» Work order:
As the answer, set down the lines below from the one containing "staining of ovarian" through the one containing "is an immunohistochemistry", exactly and inclusively, and no others.

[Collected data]
= = = = =

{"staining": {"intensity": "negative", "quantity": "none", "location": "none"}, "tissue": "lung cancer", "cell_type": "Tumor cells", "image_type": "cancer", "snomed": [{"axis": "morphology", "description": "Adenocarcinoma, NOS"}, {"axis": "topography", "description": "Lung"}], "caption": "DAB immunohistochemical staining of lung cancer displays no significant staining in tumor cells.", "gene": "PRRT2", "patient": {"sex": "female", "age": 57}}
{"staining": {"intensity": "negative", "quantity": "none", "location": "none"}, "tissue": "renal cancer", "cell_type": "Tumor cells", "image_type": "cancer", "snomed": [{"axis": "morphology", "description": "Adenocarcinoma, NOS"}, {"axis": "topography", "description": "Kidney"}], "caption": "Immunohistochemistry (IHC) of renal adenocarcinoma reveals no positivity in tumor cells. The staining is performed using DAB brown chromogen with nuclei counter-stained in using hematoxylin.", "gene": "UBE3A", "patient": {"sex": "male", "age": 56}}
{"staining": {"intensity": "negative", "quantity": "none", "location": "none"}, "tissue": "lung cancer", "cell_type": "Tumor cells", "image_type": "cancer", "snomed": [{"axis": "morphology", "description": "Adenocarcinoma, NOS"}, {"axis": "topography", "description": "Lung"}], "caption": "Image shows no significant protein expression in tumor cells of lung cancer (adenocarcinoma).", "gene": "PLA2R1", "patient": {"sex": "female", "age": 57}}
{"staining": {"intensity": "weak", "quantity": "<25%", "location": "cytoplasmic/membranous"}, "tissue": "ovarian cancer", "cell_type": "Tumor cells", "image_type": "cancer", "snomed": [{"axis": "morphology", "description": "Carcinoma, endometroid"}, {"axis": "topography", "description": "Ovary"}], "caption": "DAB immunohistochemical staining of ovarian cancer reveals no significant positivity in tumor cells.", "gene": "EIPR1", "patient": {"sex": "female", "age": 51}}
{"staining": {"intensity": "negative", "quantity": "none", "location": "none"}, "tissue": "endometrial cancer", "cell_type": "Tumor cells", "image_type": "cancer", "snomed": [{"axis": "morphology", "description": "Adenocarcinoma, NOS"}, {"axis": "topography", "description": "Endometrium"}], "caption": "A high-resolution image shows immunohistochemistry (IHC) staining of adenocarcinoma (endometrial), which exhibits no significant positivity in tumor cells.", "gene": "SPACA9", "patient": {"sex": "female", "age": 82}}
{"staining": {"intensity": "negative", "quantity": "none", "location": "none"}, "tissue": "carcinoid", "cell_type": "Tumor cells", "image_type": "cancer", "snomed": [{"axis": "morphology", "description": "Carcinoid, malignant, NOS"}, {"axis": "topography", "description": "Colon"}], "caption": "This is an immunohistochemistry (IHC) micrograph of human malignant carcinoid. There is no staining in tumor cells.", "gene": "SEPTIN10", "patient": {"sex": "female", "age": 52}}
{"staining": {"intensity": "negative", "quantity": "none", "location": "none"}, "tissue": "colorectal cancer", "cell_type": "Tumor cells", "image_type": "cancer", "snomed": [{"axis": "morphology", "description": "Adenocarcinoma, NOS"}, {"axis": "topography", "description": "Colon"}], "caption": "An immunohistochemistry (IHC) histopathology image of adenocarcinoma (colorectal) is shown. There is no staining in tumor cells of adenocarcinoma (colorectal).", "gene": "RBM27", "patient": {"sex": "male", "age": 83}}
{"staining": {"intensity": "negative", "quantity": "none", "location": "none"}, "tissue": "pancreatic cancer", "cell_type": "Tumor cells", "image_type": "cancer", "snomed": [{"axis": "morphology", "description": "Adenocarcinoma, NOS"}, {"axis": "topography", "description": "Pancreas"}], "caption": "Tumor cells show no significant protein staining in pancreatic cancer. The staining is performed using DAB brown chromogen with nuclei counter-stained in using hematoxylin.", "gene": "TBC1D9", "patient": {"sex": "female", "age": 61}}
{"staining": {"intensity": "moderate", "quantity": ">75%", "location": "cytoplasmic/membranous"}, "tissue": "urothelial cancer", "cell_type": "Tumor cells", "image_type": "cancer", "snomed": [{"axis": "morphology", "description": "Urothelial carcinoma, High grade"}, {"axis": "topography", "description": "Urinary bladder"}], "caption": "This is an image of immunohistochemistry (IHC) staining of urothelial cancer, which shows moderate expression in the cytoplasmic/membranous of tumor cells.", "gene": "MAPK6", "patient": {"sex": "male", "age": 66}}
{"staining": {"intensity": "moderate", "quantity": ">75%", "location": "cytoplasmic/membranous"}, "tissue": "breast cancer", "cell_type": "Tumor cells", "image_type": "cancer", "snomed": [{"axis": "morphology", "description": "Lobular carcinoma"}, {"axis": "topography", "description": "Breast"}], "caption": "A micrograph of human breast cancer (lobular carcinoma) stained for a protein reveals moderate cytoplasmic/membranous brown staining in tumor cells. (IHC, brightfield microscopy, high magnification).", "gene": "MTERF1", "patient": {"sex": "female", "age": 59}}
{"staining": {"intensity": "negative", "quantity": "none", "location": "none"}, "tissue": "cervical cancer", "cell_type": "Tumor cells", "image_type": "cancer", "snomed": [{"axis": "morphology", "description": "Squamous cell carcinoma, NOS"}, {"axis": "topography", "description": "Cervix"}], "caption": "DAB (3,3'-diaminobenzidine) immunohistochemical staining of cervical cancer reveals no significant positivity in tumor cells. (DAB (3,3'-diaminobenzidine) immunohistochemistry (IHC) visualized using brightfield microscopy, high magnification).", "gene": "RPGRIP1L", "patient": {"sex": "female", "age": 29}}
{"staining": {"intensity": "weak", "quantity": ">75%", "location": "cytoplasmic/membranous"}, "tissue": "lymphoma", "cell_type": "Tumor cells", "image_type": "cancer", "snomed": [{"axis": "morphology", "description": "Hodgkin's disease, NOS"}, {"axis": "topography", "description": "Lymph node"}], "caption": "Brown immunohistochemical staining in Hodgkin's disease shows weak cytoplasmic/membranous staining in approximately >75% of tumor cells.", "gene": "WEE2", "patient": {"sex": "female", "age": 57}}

= = = = =

» Answer area:
{"staining": {"intensity": "weak", "quantity": "<25%", "location": "cytoplasmic/membranous"}, "tissue": "ovarian cancer", "cell_type": "Tumor cells", "image_type": "cancer", "snomed": [{"axis": "morphology", "description": "Carcinoma, endometroid"}, {"axis": "topography", "description": "Ovary"}], "caption": "DAB immunohistochemical staining of ovarian cancer reveals no significant positivity in tumor cells.", "gene": "EIPR1", "patient": {"sex": "female", "age": 51}}
{"staining": {"intensity": "negative", "quantity": "none", "location": "none"}, "tissue": "endometrial cancer", "cell_type": "Tumor cells", "image_type": "cancer", "snomed": [{"axis": "morphology", "description": "Adenocarcinoma, NOS"}, {"axis": "topography", "description": "Endometrium"}], "caption": "A high-resolution image shows immunohistochemistry (IHC) staining of adenocarcinoma (endometrial), which exhibits no significant positivity in tumor cells.", "gene": "SPACA9", "patient": {"sex": "female", "age": 82}}
{"staining": {"intensity": "negative", "quantity": "none", "location": "none"}, "tissue": "carcinoid", "cell_type": "Tumor cells", "image_type": "cancer", "snomed": [{"axis": "morphology", "description": "Carcinoid, malignant, NOS"}, {"axis": "topography", "description": "Colon"}], "caption": "This is an immunohistochemistry (IHC) micrograph of human malignant carcinoid. There is no staining in tumor cells.", "gene": "SEPTIN10", "patient": {"sex": "female", "age": 52}}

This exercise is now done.